Wednesday, January 7, 2015

The rise in US interest rates and associated change in the direction of capital flows, the fall in oil prices and its impact on Emerging economies



The US Federal reserve has adopted a tight monetary policy stance by raising interest rates. But the increasing of liquidity by European and Chinese central banks has provided a balancing act. This may not be enough to offset the overall withdrawal of liquidity especially when one considers the reduction in funds available with the oil producing countries due to the falling oil prices.
It is hard to determine how these policies would affect India and other developing countries especially when one takes into account the lack of transparency in the financial systems of these countries.
Higher interest rates in US will result in withdrawal of funds from these countries to be invested in the US Federal Reserve Bonds. To offset this depletion of Foreign Exchange reserves, these developing countries will have to make policy provisions them more export friendly. This will involve currency devaluation and lowering of export duties which will result in high inflation and reduced revenue to the governments.

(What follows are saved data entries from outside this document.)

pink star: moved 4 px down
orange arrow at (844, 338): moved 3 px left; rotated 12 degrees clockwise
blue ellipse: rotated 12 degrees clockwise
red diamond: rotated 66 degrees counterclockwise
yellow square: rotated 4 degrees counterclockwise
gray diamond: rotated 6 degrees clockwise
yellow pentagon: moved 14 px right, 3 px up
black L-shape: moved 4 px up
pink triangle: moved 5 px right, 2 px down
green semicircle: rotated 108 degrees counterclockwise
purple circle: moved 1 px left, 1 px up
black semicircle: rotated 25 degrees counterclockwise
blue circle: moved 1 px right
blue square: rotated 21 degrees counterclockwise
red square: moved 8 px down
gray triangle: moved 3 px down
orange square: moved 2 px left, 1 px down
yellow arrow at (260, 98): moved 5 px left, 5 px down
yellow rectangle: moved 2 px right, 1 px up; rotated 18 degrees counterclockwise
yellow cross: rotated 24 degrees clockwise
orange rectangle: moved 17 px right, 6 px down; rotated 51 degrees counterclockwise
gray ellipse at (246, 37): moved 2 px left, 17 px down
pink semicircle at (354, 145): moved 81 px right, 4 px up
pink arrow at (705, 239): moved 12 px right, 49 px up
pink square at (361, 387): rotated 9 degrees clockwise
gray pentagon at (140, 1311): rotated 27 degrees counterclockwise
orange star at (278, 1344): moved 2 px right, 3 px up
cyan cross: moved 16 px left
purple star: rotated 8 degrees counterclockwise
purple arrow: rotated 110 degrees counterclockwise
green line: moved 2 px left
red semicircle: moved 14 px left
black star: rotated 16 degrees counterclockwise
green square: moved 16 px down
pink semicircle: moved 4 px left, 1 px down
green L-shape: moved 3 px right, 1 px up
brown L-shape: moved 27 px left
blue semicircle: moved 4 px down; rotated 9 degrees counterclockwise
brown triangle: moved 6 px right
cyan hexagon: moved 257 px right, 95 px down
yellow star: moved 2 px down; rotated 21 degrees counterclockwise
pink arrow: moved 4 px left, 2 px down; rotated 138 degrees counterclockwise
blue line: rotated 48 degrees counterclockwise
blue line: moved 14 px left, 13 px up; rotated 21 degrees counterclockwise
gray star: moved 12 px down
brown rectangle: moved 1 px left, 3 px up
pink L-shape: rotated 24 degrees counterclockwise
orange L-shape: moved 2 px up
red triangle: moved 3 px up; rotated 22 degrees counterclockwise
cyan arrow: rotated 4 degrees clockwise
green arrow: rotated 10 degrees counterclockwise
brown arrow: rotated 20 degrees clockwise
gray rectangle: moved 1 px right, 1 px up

With the reduced revenue, the governments of these emerging economies will have to finance their deficit by raising the tax rates. The central banks may also have to raise the interest rates at some point which will result in low spending and slowing down of overall economic growth.
For India in Particular, due to the positive market sentiments, the effect might not be as pronounced as other developing countries. Though the pull out of foreign investments may result in a stronger dollar in near term, but the renewed emphasis towards exports and softening of oil prices will lead to stabilization of Indian Rupee.